Reproduce each of the following records verbatim, preserving every character and line break.

* * * * *

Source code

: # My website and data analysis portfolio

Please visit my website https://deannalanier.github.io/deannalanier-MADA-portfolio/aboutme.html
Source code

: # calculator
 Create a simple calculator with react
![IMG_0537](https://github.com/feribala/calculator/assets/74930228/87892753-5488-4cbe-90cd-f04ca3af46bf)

* * * * *

→ WRITTEN ANSWER
Source code

: # My website and data analysis portfolio

Please visit my website https://deannalanier.github.io/deannalanier-MADA-portfolio/aboutme.html
Source code

: # calculator
 Create a simple calculator with react
![IMG_0537](https://github.com/feribala/calculator/assets/74930228/87892753-5488-4cbe-90cd-f04ca3af46bf)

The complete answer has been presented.